Увеличить |
XLVII
Прошло много времени, прошло сорок лет. Был 1853 год.
Русский отряд направлялся в третий со времени Петра
Великого, решительный поход в Среднюю Азию. Во главе отряда шел военный
генерал-губернатор Оренбургского края, шестидесятилетний, еще бодрый на вид, но
уже с слабым здоровьем, страдавший одышкой, генерал-адъютант, вскоре затем
граф, Василий Алексеевич Перовский. В его отряде находился молоденький,
белокурый и еще безусый офицер в адъютантской форме, как говорили, крестник
генерал-губернатора. Последний, доверяя ему часть своей переписки, оказывал ему
особое расположение. Это был внук Ксении, Павел Николаевич Тропинин.
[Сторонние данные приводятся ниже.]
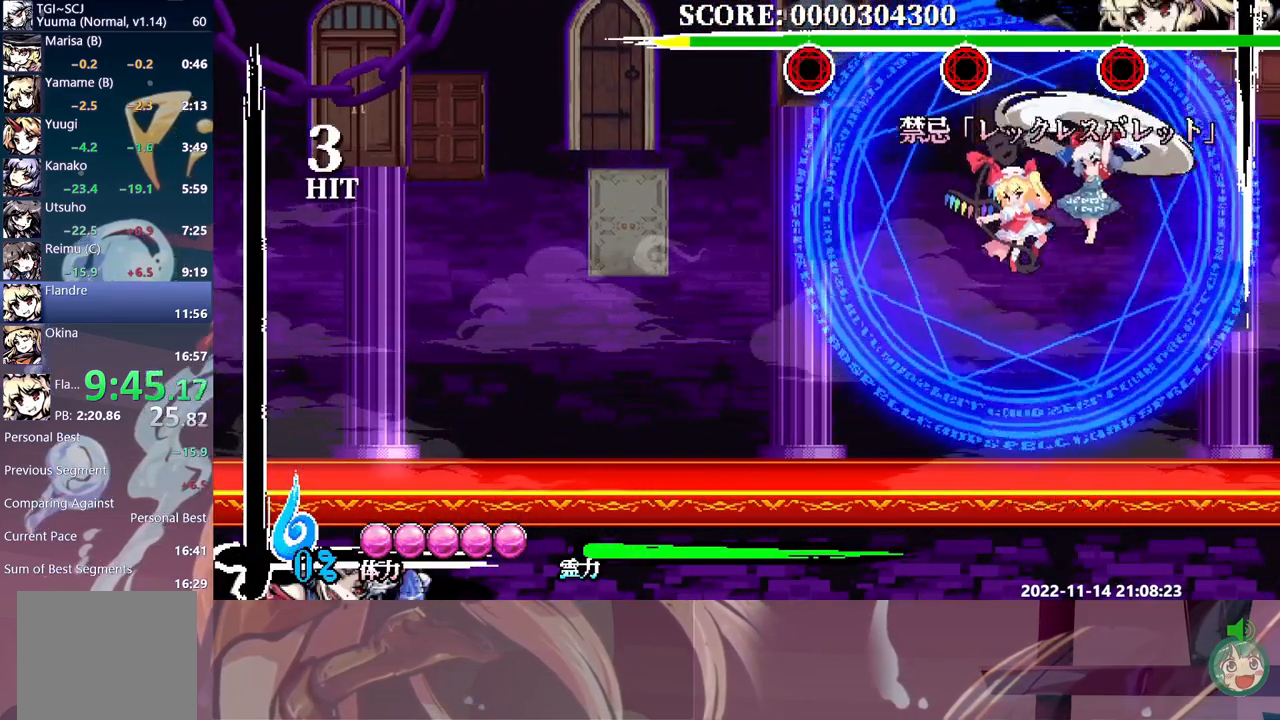
{"dt_ms": 500, "buttons": ["DPAD_UP", "DPAD_RIGHT"], "events": [[100, "DPAD_RIGHT", "down"], [117, "DPAD_DOWN", "up"], [133, "DPAD_UP", "down"], [200, "DPAD_LEFT", "up"], [200, "Y", "down"], [267, "Y", "up"], [367, "Y", "down"], [417, "Y", "up"]]}
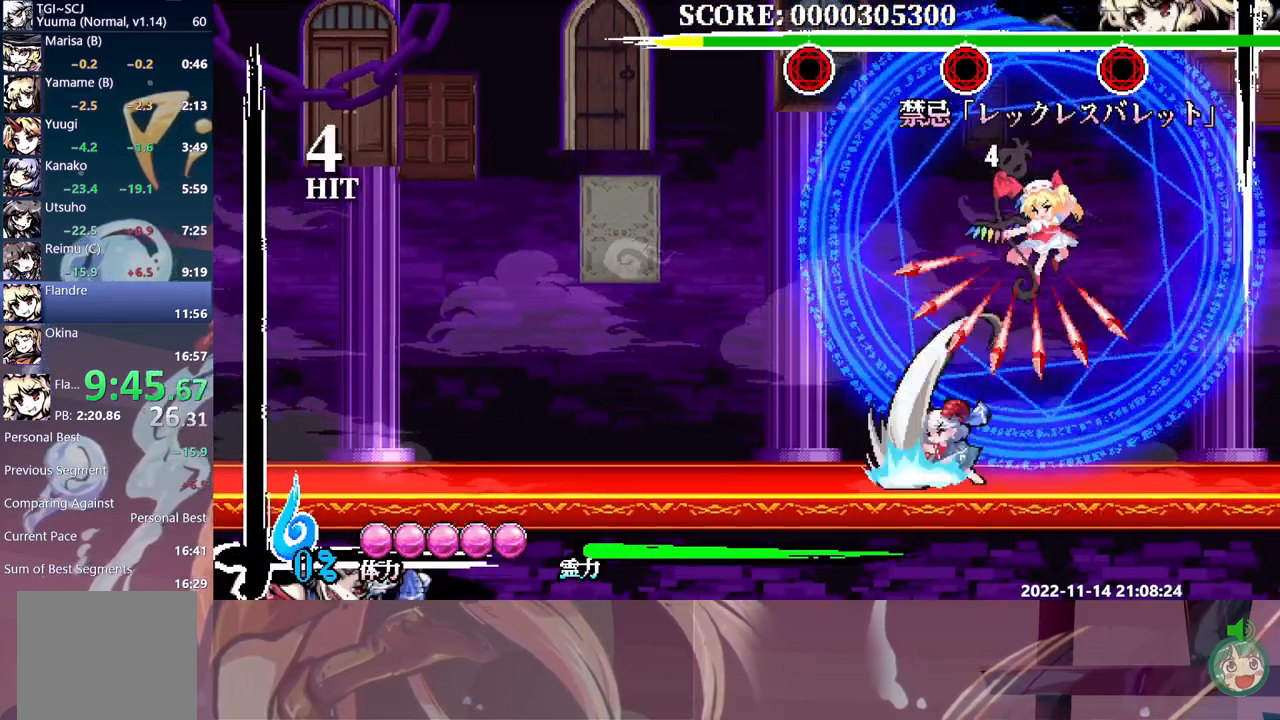
{"dt_ms": 500, "buttons": ["DPAD_UP", "DPAD_RIGHT"]}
Недавно из
кадетского корпуса, он был тайно влюблен где-то в Москве и, состоя при
начальнике отряда, с нетерпением ждал конца экспедиции, чтобы ехать и жениться
на любимой девушке. Среди невзгод и тяжестей походов командир отряда, покончив
с текущими приемами и распоряжениями, любил беседовать с юношей-крестником о
судьбах дикой пустыни, по которой они в это время шли и в глубине которой, сто
двадцать пять лет назад, разбитым и покоренным хивинским ханом был так
предательски перерезан весь русский отряд князя Бековича-Черкасского. Под
войлочной кибиткой, у спасительного самовара, старым командиром отряда нередко
делались поминки о более близкой поре — великой эпопее двенадцатого года, когда
рассказчику пришлось вынести тяжелый плен. В седоусом, суровом, а иногда даже
деспотически-желчном генерал-адъютанте, всегда сосредоточенном, сдержанном и
большею частью молчаливом, в эти мгновения пробуждался образ всеми забытого,
некогда молодого, говорливого и юношески-откровенного Базиля Перовского.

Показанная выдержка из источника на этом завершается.